───── RECORDS SHOWN ─────
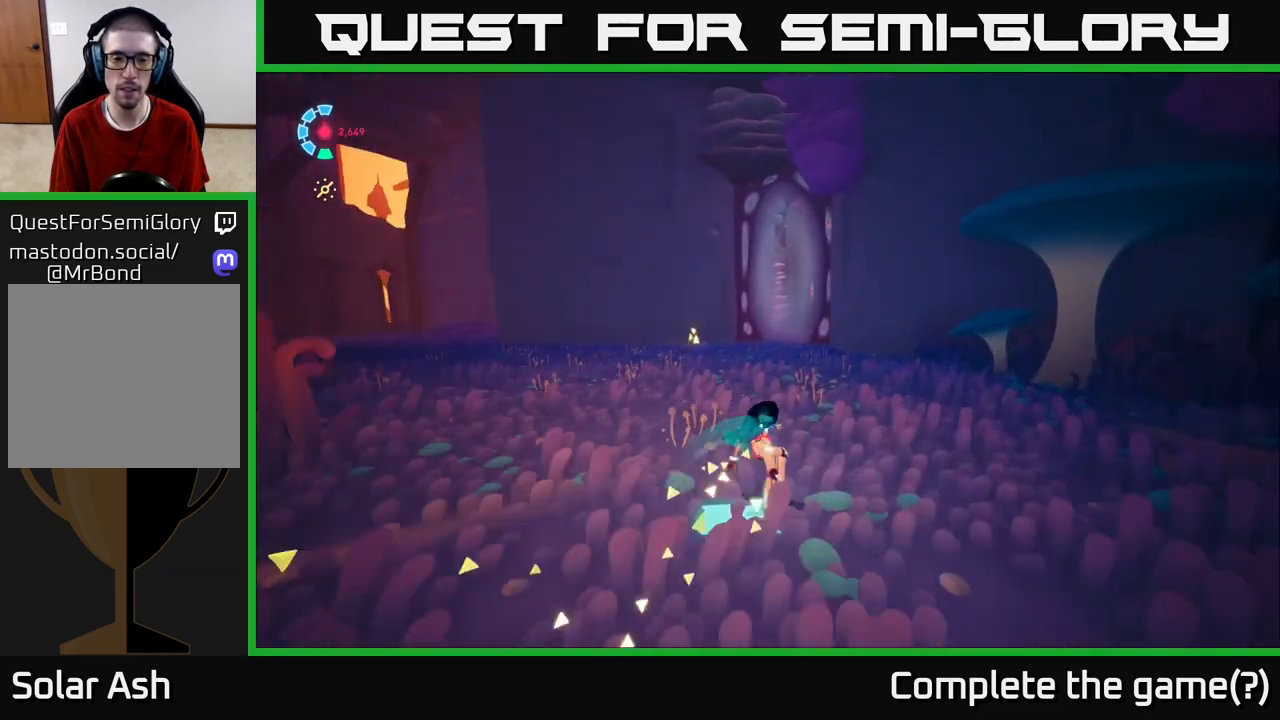
{"buttons": ["L2", "R2"], "left_stick": "up-left", "right_stick": "center", "events": []}
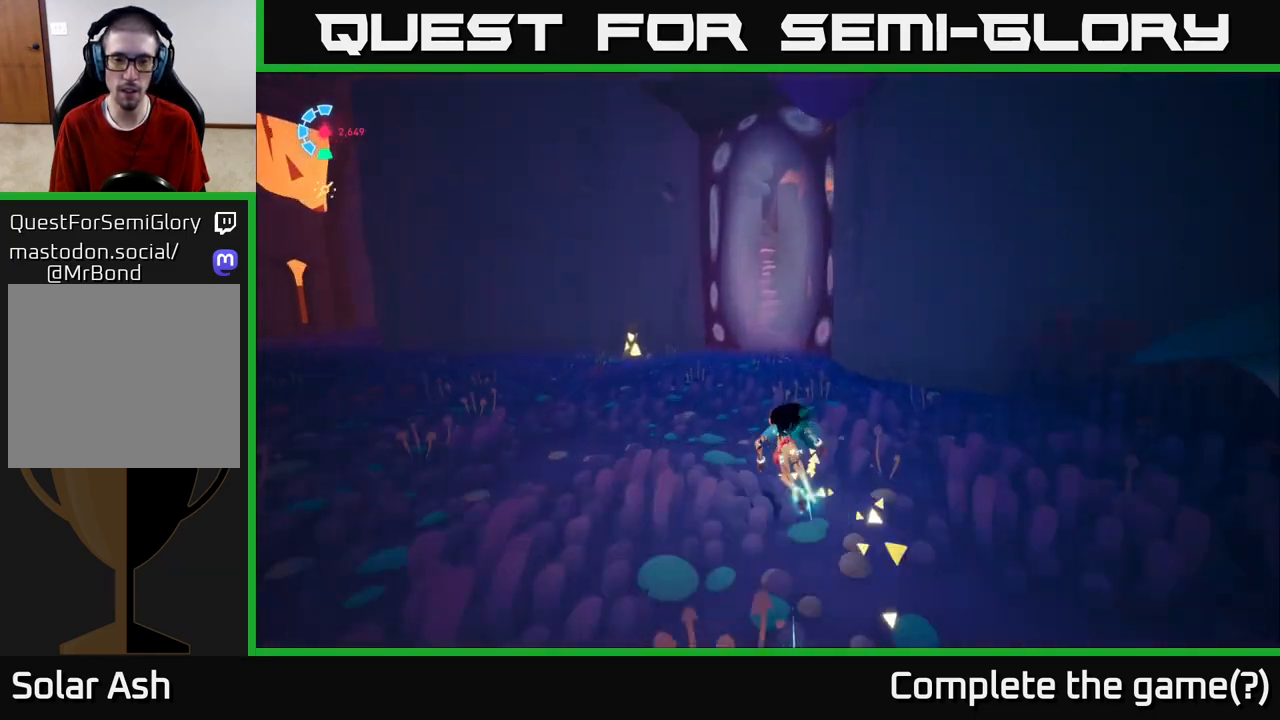
{"buttons": ["L2", "R2"], "left_stick": "up-left", "right_stick": "center", "events": []}
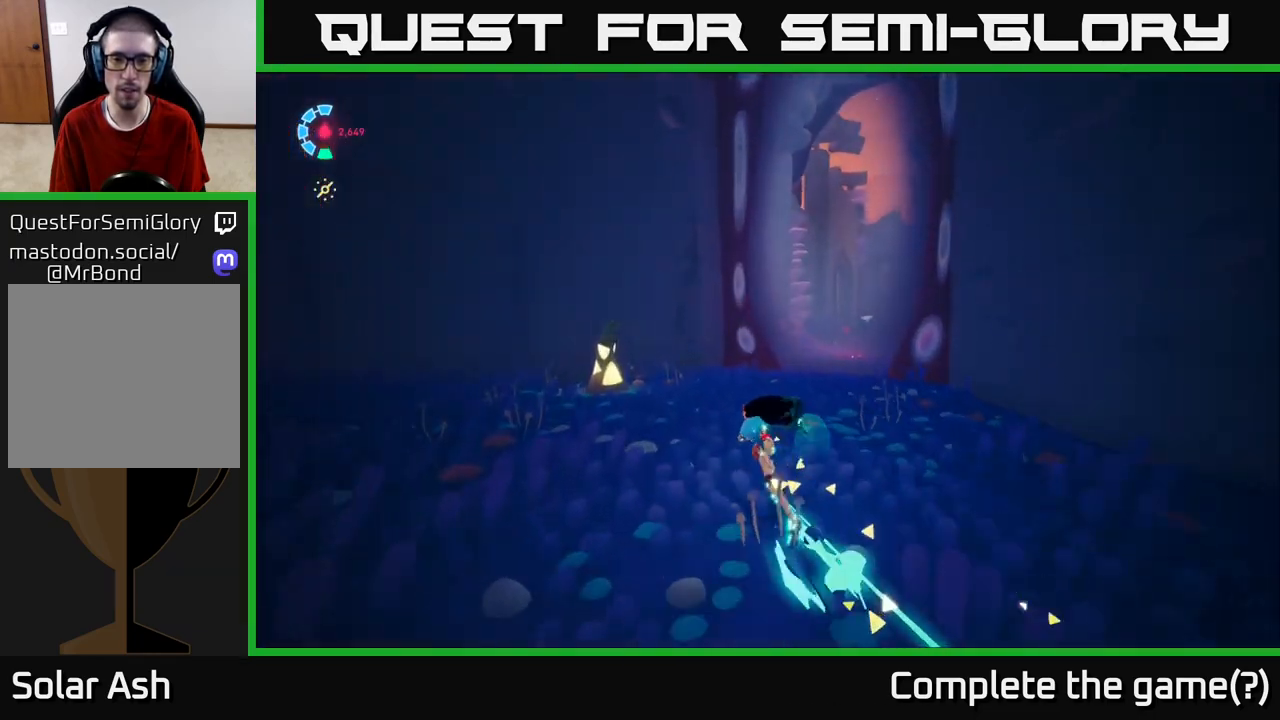
{"buttons": [], "left_stick": "center", "right_stick": "right", "events": [[217, "left_stick", "left"], [467, "right_stick", "right"], [483, "L2", "up"], [483, "R2", "up"], [483, "left_stick", "center"]]}
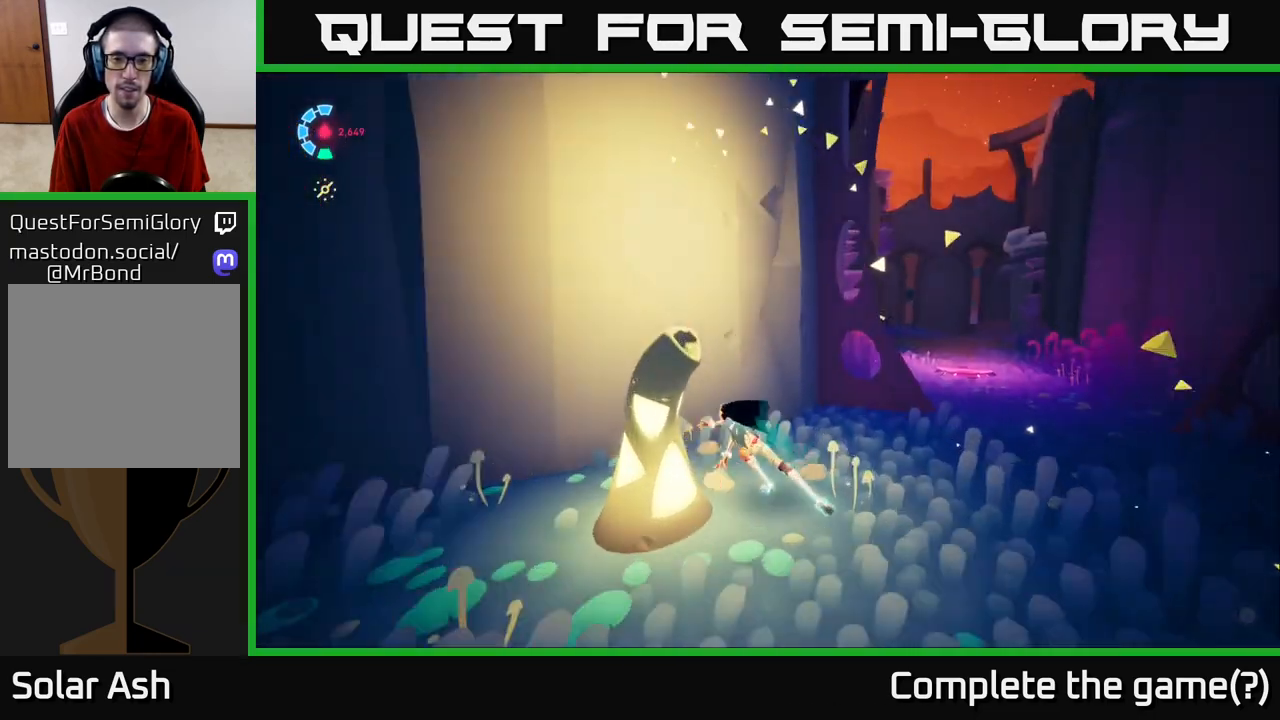
{"buttons": [], "left_stick": "right", "right_stick": "right", "events": [[67, "left_stick", "down"], [117, "left_stick", "down-right"], [350, "left_stick", "right"]]}
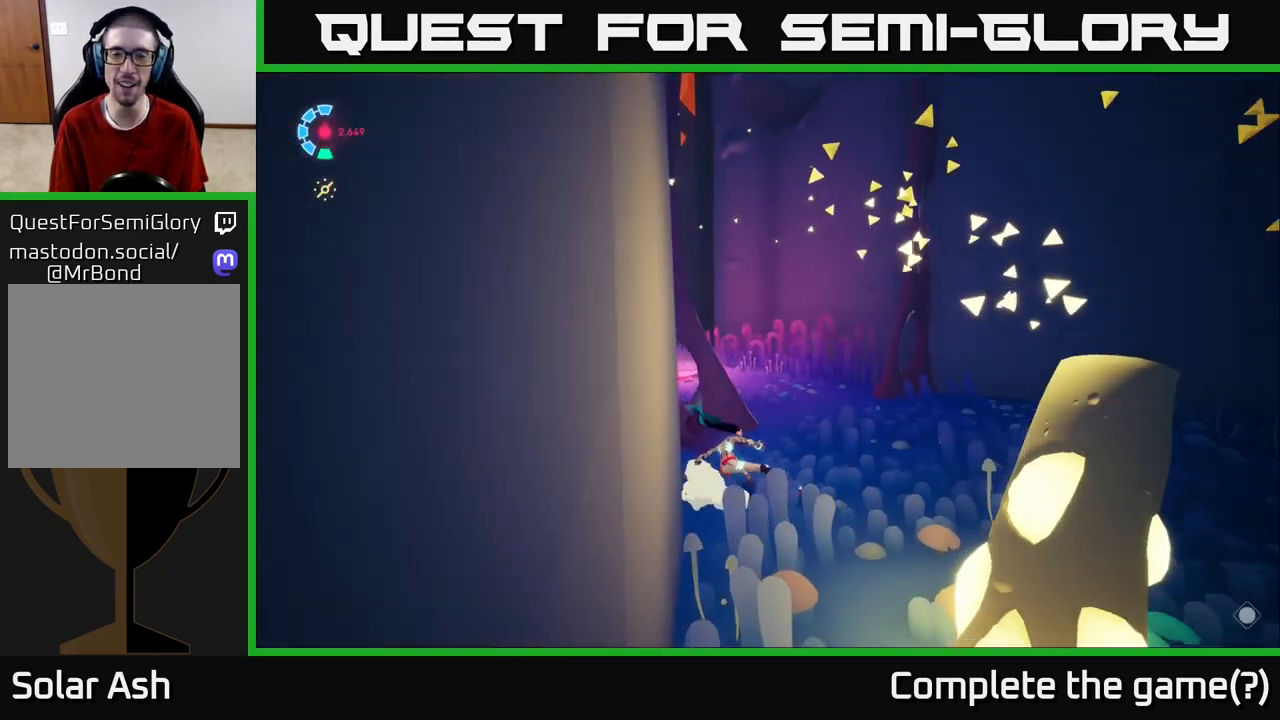
{"buttons": ["L2", "R2"], "left_stick": "up-right", "right_stick": "right", "events": [[100, "left_stick", "up-right"], [283, "L2", "down"], [367, "R2", "down"]]}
─────
### WORK INSTRUCTIONS
Lines in the entries above that hold "down" should be counted; give only that count.

### ANSWER BOX
2